* [Work instruction]: The entries are to be repeated verbatim, with nothing left out.

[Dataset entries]
══════════════════════════════

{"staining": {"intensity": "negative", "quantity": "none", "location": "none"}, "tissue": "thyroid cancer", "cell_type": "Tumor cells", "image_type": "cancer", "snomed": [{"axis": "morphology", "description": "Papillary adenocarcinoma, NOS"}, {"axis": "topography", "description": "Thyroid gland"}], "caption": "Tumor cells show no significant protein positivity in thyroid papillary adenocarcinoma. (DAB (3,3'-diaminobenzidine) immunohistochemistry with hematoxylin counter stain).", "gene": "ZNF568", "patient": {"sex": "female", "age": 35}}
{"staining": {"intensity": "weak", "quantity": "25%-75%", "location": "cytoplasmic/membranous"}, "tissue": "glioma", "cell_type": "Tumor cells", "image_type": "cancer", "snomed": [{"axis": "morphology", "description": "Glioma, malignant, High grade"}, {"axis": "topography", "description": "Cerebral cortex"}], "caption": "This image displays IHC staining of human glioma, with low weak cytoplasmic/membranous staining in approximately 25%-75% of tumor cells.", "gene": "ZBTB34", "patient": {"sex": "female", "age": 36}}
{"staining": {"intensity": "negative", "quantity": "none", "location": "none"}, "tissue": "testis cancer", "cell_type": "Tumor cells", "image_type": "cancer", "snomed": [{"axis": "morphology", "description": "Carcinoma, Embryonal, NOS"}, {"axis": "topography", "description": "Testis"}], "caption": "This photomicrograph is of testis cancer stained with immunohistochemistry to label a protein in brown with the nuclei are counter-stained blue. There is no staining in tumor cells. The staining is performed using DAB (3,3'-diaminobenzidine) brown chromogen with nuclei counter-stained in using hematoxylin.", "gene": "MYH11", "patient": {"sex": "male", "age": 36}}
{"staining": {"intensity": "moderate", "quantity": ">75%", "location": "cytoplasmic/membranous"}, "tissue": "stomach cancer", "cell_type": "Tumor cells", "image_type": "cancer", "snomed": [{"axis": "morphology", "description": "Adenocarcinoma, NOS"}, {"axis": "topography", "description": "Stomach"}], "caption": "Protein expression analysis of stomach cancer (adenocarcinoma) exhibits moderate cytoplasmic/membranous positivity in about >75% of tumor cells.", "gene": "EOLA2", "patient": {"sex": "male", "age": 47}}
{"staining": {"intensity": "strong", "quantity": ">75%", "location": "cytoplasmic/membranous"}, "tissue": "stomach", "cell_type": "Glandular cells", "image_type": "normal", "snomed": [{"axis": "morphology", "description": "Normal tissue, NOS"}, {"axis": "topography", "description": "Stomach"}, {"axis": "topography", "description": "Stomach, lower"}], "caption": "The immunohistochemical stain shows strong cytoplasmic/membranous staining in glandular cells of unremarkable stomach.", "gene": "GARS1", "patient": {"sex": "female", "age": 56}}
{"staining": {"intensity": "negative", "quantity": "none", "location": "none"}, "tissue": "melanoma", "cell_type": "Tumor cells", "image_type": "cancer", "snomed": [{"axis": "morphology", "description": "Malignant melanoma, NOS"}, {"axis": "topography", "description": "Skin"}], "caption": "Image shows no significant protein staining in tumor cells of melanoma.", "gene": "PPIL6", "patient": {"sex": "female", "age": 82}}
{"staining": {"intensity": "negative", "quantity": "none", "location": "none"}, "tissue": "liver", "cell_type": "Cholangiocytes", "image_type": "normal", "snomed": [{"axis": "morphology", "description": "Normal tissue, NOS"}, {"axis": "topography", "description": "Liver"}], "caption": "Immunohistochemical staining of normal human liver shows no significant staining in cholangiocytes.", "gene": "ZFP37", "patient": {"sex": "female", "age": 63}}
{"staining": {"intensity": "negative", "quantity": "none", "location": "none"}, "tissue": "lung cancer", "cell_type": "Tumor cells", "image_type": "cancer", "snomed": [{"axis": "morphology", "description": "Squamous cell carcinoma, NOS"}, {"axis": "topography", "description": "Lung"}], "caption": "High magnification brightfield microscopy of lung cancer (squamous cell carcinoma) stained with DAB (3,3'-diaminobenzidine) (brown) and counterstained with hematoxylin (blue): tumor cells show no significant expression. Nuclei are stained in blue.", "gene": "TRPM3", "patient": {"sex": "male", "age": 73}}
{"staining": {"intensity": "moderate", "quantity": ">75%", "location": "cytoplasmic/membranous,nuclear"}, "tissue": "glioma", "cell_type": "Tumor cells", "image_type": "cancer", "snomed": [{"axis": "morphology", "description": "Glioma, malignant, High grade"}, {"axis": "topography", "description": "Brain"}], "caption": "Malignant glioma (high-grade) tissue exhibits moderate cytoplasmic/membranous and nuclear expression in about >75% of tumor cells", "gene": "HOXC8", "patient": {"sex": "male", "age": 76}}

══════════════════════════════

* [Written response]:
{"staining": {"intensity": "negative", "quantity": "none", "location": "none"}, "tissue": "thyroid cancer", "cell_type": "Tumor cells", "image_type": "cancer", "snomed": [{"axis": "morphology", "description": "Papillary adenocarcinoma, NOS"}, {"axis": "topography", "description": "Thyroid gland"}], "caption": "Tumor cells show no significant protein positivity in thyroid papillary adenocarcinoma. (DAB (3,3'-diaminobenzidine) immunohistochemistry with hematoxylin counter stain).", "gene": "ZNF568", "patient": {"sex": "female", "age": 35}}
{"staining": {"intensity": "weak", "quantity": "25%-75%", "location": "cytoplasmic/membranous"}, "tissue": "glioma", "cell_type": "Tumor cells", "image_type": "cancer", "snomed": [{"axis": "morphology", "description": "Glioma, malignant, High grade"}, {"axis": "topography", "description": "Cerebral cortex"}], "caption": "This image displays IHC staining of human glioma, with low weak cytoplasmic/membranous staining in approximately 25%-75% of tumor cells.", "gene": "ZBTB34", "patient": {"sex": "female", "age": 36}}
{"staining": {"intensity": "negative", "quantity": "none", "location": "none"}, "tissue": "testis cancer", "cell_type": "Tumor cells", "image_type": "cancer", "snomed": [{"axis": "morphology", "description": "Carcinoma, Embryonal, NOS"}, {"axis": "topography", "description": "Testis"}], "caption": "This photomicrograph is of testis cancer stained with immunohistochemistry to label a protein in brown with the nuclei are counter-stained blue. There is no staining in tumor cells. The staining is performed using DAB (3,3'-diaminobenzidine) brown chromogen with nuclei counter-stained in using hematoxylin.", "gene": "MYH11", "patient": {"sex": "male", "age": 36}}
{"staining": {"intensity": "moderate", "quantity": ">75%", "location": "cytoplasmic/membranous"}, "tissue": "stomach cancer", "cell_type": "Tumor cells", "image_type": "cancer", "snomed": [{"axis": "morphology", "description": "Adenocarcinoma, NOS"}, {"axis": "topography", "description": "Stomach"}], "caption": "Protein expression analysis of stomach cancer (adenocarcinoma) exhibits moderate cytoplasmic/membranous positivity in about >75% of tumor cells.", "gene": "EOLA2", "patient": {"sex": "male", "age": 47}}
{"staining": {"intensity": "strong", "quantity": ">75%", "location": "cytoplasmic/membranous"}, "tissue": "stomach", "cell_type": "Glandular cells", "image_type": "normal", "snomed": [{"axis": "morphology", "description": "Normal tissue, NOS"}, {"axis": "topography", "description": "Stomach"}, {"axis": "topography", "description": "Stomach, lower"}], "caption": "The immunohistochemical stain shows strong cytoplasmic/membranous staining in glandular cells of unremarkable stomach.", "gene": "GARS1", "patient": {"sex": "female", "age": 56}}
{"staining": {"intensity": "negative", "quantity": "none", "location": "none"}, "tissue": "melanoma", "cell_type": "Tumor cells", "image_type": "cancer", "snomed": [{"axis": "morphology", "description": "Malignant melanoma, NOS"}, {"axis": "topography", "description": "Skin"}], "caption": "Image shows no significant protein staining in tumor cells of melanoma.", "gene": "PPIL6", "patient": {"sex": "female", "age": 82}}
{"staining": {"intensity": "negative", "quantity": "none", "location": "none"}, "tissue": "liver", "cell_type": "Cholangiocytes", "image_type": "normal", "snomed": [{"axis": "morphology", "description": "Normal tissue, NOS"}, {"axis": "topography", "description": "Liver"}], "caption": "Immunohistochemical staining of normal human liver shows no significant staining in cholangiocytes.", "gene": "ZFP37", "patient": {"sex": "female", "age": 63}}
{"staining": {"intensity": "negative", "quantity": "none", "location": "none"}, "tissue": "lung cancer", "cell_type": "Tumor cells", "image_type": "cancer", "snomed": [{"axis": "morphology", "description": "Squamous cell carcinoma, NOS"}, {"axis": "topography", "description": "Lung"}], "caption": "High magnification brightfield microscopy of lung cancer (squamous cell carcinoma) stained with DAB (3,3'-diaminobenzidine) (brown) and counterstained with hematoxylin (blue): tumor cells show no significant expression. Nuclei are stained in blue.", "gene": "TRPM3", "patient": {"sex": "male", "age": 73}}
{"staining": {"intensity": "moderate", "quantity": ">75%", "location": "cytoplasmic/membranous,nuclear"}, "tissue": "glioma", "cell_type": "Tumor cells", "image_type": "cancer", "snomed": [{"axis": "morphology", "description": "Glioma, malignant, High grade"}, {"axis": "topography", "description": "Brain"}], "caption": "Malignant glioma (high-grade) tissue exhibits moderate cytoplasmic/membranous and nuclear expression in about >75% of tumor cells", "gene": "HOXC8", "patient": {"sex": "male", "age": 76}}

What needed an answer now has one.